Но и дядюшка не остался в долгу:
— Лучше бы у вас копейка родила!
Отец оценил остроумное слово, и под его усом набежала хитринка:
— Где уж той копейке взяться у бедных, когда она и с богатыми не хочет родниться.
Это дядьке очень понравилось, и он снова сказал:
— Хе.
Отец вознамерился что–то ответить, но мать прошила его недовольным взглядом и поставила посреди овина дубовую, с темными глазами скамейку. Дядька Владимир закрыл эти глаза рукой, подергал и, убедился, что ни скамейка, ни ток не подведут, так расселся, будто у него между коленями должны были поставить маслобойку.
Наступила та неудобная тишина, когда один молчит, а второй не говорит.
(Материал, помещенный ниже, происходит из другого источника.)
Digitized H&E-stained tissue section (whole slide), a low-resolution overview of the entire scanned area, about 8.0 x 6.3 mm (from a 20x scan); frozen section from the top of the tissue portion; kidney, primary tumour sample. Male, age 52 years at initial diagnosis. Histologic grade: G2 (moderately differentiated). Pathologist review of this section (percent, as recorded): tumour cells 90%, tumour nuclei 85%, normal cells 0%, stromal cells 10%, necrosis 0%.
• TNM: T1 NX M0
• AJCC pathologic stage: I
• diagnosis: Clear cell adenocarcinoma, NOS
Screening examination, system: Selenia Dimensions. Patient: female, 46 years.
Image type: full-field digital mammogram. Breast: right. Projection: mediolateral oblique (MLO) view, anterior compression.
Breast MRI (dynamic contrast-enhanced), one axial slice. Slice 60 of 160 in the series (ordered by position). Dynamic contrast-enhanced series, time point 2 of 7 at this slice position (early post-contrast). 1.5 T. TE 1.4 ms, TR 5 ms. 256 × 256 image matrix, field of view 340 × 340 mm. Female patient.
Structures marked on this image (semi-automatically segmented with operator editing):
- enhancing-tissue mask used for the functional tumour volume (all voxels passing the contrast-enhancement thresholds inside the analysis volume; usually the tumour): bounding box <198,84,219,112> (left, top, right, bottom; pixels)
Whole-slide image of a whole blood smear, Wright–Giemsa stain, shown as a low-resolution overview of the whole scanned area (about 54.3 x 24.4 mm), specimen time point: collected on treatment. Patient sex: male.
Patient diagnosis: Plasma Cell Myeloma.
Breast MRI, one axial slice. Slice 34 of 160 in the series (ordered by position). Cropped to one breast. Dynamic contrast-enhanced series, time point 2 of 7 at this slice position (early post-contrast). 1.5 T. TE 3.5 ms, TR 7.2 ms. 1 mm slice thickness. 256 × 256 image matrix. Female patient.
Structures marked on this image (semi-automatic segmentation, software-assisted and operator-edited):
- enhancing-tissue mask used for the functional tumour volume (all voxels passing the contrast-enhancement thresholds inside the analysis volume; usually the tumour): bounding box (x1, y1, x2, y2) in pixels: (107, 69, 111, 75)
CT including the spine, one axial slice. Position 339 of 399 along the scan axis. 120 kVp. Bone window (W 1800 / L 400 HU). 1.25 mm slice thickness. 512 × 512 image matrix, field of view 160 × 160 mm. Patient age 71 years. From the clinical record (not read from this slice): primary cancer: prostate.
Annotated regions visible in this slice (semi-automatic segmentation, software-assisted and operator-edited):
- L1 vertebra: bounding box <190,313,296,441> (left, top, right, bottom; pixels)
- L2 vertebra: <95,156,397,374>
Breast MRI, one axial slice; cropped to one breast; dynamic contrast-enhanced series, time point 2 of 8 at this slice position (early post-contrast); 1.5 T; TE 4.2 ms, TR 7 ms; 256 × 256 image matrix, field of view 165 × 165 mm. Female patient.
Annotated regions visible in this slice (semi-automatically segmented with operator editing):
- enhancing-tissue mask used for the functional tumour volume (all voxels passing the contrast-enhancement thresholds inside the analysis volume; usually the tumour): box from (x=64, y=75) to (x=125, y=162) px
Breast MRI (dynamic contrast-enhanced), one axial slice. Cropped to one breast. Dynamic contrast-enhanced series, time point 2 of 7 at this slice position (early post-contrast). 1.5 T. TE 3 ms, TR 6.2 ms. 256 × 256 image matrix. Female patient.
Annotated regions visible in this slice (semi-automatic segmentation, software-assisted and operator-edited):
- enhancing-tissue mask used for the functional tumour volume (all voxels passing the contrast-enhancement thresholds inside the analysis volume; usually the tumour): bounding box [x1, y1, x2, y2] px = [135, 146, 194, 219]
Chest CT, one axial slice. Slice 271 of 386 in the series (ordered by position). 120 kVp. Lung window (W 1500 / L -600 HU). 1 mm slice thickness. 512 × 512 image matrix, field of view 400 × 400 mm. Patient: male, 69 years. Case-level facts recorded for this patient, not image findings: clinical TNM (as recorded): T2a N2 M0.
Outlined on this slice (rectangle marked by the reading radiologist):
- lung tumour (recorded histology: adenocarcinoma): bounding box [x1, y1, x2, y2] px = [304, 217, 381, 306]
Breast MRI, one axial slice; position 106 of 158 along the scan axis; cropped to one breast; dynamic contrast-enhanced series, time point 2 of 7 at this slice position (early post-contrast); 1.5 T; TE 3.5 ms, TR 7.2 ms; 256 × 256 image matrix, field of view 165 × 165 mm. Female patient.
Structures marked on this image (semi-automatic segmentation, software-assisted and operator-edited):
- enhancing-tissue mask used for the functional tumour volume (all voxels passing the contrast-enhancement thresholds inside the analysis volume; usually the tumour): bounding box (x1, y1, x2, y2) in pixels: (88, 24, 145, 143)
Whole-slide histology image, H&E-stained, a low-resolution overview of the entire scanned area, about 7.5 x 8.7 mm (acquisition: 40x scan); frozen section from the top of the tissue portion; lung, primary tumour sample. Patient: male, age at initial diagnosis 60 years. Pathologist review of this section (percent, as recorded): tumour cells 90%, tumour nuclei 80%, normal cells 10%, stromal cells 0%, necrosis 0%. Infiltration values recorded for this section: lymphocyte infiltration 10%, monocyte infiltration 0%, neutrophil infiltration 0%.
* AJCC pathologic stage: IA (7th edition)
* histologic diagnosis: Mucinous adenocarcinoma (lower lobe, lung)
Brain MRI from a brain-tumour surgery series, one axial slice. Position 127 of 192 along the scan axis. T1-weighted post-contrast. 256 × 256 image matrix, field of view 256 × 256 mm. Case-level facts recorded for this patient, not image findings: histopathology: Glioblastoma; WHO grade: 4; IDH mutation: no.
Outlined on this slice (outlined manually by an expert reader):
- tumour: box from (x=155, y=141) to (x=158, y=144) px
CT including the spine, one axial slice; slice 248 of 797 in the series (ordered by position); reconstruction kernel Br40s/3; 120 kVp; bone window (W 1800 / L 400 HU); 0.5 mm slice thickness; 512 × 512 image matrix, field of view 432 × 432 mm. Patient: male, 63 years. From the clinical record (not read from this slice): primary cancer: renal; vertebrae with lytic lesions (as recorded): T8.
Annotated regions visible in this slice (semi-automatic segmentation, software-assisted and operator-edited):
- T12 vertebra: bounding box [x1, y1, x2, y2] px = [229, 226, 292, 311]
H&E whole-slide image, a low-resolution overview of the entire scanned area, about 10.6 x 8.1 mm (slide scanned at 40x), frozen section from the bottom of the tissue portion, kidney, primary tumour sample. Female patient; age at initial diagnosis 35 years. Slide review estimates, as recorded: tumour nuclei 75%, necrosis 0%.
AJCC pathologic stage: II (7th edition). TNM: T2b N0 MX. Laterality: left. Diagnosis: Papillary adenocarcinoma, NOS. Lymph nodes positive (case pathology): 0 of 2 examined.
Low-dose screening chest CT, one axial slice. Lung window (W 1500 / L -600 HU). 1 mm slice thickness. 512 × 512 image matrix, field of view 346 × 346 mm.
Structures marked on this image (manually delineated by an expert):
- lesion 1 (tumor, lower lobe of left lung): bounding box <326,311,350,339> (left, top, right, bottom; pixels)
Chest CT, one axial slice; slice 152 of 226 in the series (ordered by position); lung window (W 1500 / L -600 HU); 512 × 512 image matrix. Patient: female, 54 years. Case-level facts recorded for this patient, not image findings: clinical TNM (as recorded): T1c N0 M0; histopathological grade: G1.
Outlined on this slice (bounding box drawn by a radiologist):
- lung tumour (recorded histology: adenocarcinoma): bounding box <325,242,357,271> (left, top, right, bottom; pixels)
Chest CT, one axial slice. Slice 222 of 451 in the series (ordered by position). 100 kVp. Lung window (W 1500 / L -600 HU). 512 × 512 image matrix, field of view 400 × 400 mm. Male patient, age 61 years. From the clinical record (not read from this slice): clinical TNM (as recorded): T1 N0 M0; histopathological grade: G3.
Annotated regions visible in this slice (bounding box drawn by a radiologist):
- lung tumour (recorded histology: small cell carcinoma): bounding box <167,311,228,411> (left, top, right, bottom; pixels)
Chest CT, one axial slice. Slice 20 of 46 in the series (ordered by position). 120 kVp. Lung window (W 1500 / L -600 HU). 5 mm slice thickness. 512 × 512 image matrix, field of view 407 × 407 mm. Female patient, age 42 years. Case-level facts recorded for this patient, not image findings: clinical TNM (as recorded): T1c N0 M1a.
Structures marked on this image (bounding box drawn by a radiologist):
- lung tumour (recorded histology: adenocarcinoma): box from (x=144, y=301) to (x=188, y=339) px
В такое время лучше всего закурить, но ни дядюшка, ни отец не жгли гордого зелья, которое не поклонилось даже богу. Красноречивый дядюшка еще раз хекнул, а отец поверх его головы хитровато взглянул на мать, — дескать, ты хочешь, чтобы я молчал, вот я послушаю тебя. На устах матери шевельнулся укор мужу и улыбка дядьке:
— Что, Владимир, поделывает ваша Марийка?
— А что ей делать? Все толчется между домом и овином, как Марко Проклятый в аду.
Дядюшка и не заметил, какую сказал правду: его забитый живностью двор и задворок в самом деле походили на филиал ада, где не стихало недорезанное визжание голоднющих свиней. Не знать чего хозяева стояли на том, что свиньи должны сами себя прокормить. Из–за этого их одичавшие вепри как могли обгрызали желоба и двери, подрывались или срывали с петель ворота, хортами перепрыгивали через плетни и люто потрошили чужие огороды или охотились на кур, уток и гусей. Сало никогда не держалось на костях этих пиратов, не набирали они и мяса, зато щетину имели, как проволоку, — сапожники не могли ею нахвалиться.
— Хорошо, что есть возле чего толочься, — гасит улыбку мать.
— И что там доброго? Нет теперь добра ни от солнца, ни от луны, — седлает дядюшка своего неизменного коня. — Вот вы думаете, что у меня свиньи? А это не свиньи — настоящая идолова порода: одни кости и визг зашиты в шкуру. Из–за их визга, поверьте, свет мне немилый стал, потому что и ночью спать не дают.